Re: [PATCH v2] libbpf: Improve version handling when attaching uprobe

From: Espen Grindhaug
Date: Mon May 01 2023 - 09:01:09 EST


On Thu, Apr 27, 2023 at 06:19:29PM -0700, Yonghong Song wrote:
>
>
> On 4/27/23 12:19 PM, Espen Grindhaug wrote:
> > On Wed, Apr 26, 2023 at 02:47:27PM -0700, Yonghong Song wrote:
> > >
> > >
> > > On 4/23/23 11:55 AM, Espen Grindhaug wrote:
> > > > This change fixes the handling of versions in elf_find_func_offset.
> > > > In the previous implementation, we incorrectly assumed that the
> > >
> > > Could you give more explanation/example in the commit message
> > > what does 'incorrectly' mean here? In which situations the
> > > current libbpf implementation will not be correct?
> > >
> >
> > How about something like this?
> >
> >
> > libbpf: Improve version handling when attaching uprobe
> >
> > This change fixes the handling of versions in elf_find_func_offset.
> >
> > For example, let's assume we are trying to attach an uprobe to pthread_create in
> > glibc. Prior to this commit, it would fail with an error message saying 'elf:
> > ambiguous match [...]', this is because there are two entries in the symbol
> > table with that name.
> >
> > $ nm -D /lib/x86_64-linux-gnu/libc.so.6 | grep pthread_create
> > 0000000000094cc0 T pthread_create@GLIBC_2.2.5
> > 0000000000094cc0 T pthread_create@@GLIBC_2.34
> >
> > So we go ahead and modify our code to attach to 'pthread_create@@GLIBC_2.34',
> > and this also fails, but this time with the error 'elf: failed to find symbol
> > [...]'. This fails because we incorrectly assumed that the version information
> > would be present in the string found in the string table, but there is only the
> > string 'pthread_create'.
>
> I tried one example with my centos8 libpthread library.
>
> $ llvm-readelf -s /lib64/libc-2.28.so | grep pthread_cond_signal
> 39: 0000000000095f70 43 FUNC GLOBAL DEFAULT 14
> pthread_cond_signal@@GLIBC_2.3.2
> 40: 0000000000096250 43 FUNC GLOBAL DEFAULT 14
> pthread_cond_signal@GLIBC_2.2.5
> 3160: 0000000000096250 43 FUNC LOCAL DEFAULT 14
> __pthread_cond_signal_2_0
> 3589: 0000000000095f70 43 FUNC LOCAL DEFAULT 14
> __pthread_cond_signal
> 5522: 0000000000095f70 43 FUNC GLOBAL DEFAULT 14
> pthread_cond_signal@@GLIBC_2.3.2
> 5545: 0000000000096250 43 FUNC GLOBAL DEFAULT 14
> pthread_cond_signal@GLIBC_2.2.5
> $ nm -D /lib64/libc-2.28.so | grep pthread_cond_signal
> 0000000000095f70 T pthread_cond_signal@@GLIBC_2.3.2
> 0000000000096250 T pthread_cond_signal@GLIBC_2.2.5
> $
>
> Note that two pthread_cond_signal functions have different addresses,
> which is expected as they implemented for different versions.
>
> But in your case,
> > $ nm -D /lib/x86_64-linux-gnu/libc.so.6 | grep pthread_create
> > 0000000000094cc0 T pthread_create@GLIBC_2.2.5
> > 0000000000094cc0 T pthread_create@@GLIBC_2.34
>
> Two functions have the same address which is very weird and I suspect
> some issues here at least needs some investigation.
>

I am no expert on this, but as far as I can tell, this is normal,
although much more common on my Ubuntu machine than my Fedora machine.
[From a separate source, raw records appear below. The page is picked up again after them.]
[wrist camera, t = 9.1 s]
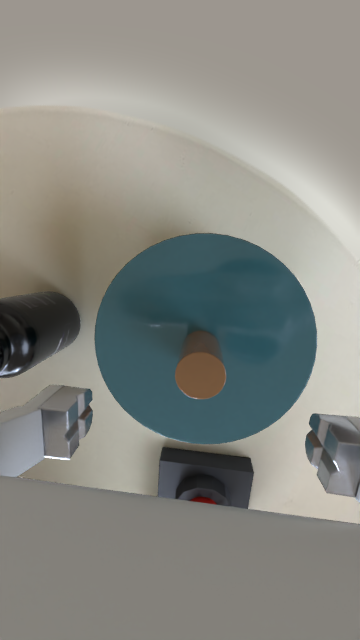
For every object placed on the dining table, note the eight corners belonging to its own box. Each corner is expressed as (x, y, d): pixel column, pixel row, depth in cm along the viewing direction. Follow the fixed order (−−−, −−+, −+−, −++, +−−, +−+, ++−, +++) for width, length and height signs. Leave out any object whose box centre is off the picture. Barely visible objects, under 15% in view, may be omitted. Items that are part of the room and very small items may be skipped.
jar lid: (329, 242, 15) (392, 232, 10) (289, 444, 19) (321, 511, 14) (100, 228, 16) (54, 213, 11) (101, 421, 20) (67, 476, 15)
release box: (250, 457, 31) (257, 486, 27) (241, 515, 33) (246, 549, 29) (162, 446, 31) (156, 472, 28) (159, 503, 34) (153, 534, 30)
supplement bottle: (82, 350, 29) (3, 408, 18) (28, 343, 30) (-84, 394, 18) (83, 293, 28) (-3, 315, 16) (26, 286, 28) (-99, 303, 17)
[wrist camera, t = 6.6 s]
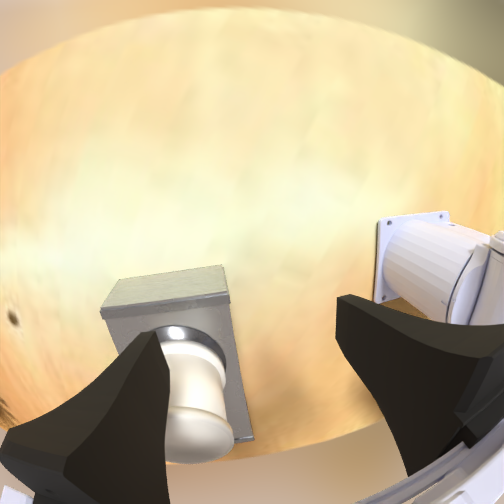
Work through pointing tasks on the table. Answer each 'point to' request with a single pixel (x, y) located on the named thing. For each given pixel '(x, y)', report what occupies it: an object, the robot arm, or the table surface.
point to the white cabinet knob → (195, 404)
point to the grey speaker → (183, 324)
Script to find duplicates:

nm -D /usr/lib64/libc-2.33.so | awk '
{
addr = $1;
symbol = $3;
sub(/[@].*$/, "", symbol);

if (addr == prev_addr && symbol == prev_symbol) {
if (prev_symbol_printed == 0) {
print prev_line;
prev_symbol_printed = 1;
}
print;
} else {
prev_symbol_printed = 0;
}
prev_addr = addr;
prev_symbol = symbol;
prev_line = $0;
}'


> Second, for the symbol table, the following is ELF encoding,
>
> typedef struct {
> Elf64_Word st_name;
> unsigned char st_info;
> unsigned char st_other;
> Elf64_Half st_shndx;
> Elf64_Addr st_value;
> Elf64_Xword st_size;
> } Elf64_Sym;
>
> where
> st_name
>
> An index into the object file's symbol string table, which holds the
> character representations of the symbol names. If the value is nonzero, the
> value represents a string table index that gives the symbol name. Otherwise,
> the symbol table entry has no name.
>
> So, the function name (including @..., @@...) should be in string table
> which is the same for the above two pthread_cond_signal symbols.
>
> I think it is worthwhile to debug why in your situation
> pthread_create@GLIBC_2.2.5 and pthread_create@@GLIBC_2.34 do not
> have them in the string table.
>

I think you are mistaken here; the strings in the strings table don't contain
the version. Take a look at this partial dump of the strings table.

$ readelf -W -p .dynstr /usr/lib64/libc-2.33.so

String dump of section '.dynstr':
[ 1] xdrmem_create
[ f] __wctomb_chk
[ 1c] getmntent
[ 26] __freelocale
[ 33] __rawmemchr
[ 3f] _IO_vsprintf
[ 4c] getutent
[ 55] __file_change_detection_for_path
(...)
[ 350e] memrchr
[ 3516] pthread_cond_signal
[ 352a] __close
(...)
[ 61b6] GLIBC_2.2.5
[ 61c2] GLIBC_2.2.6
[ 61ce] GLIBC_2.3
[ 61d8] GLIBC_2.3.2
[ 61e4] GLIBC_2.3.3

As you can see, the strings have no versions, and the version strings
themselves are also in this table as entries at the end of the table.

> >
> > This patch reworks how we compare the symbol name provided by the user if it is
> > qualified with a version (using @ or @@). We now look up the correct version
> > string in the version symbol table before constructing the full name, as also
> > done above by nm, before comparing.
> >
> > > > version information would be present in the string found in the
> > > > string table.
> > > >
> > > > We now look up the correct version string in the version symbol
> > > > table before constructing the full name and then comparing.
> > > >
> > > > This patch adds support for both name@version and name@@version to
> > > > match output of the various elf parsers.
> > > >
> > > > Signed-off-by: Espen Grindhaug <espen.grindhaug@xxxxxxxxx>
> > >
> > > [...]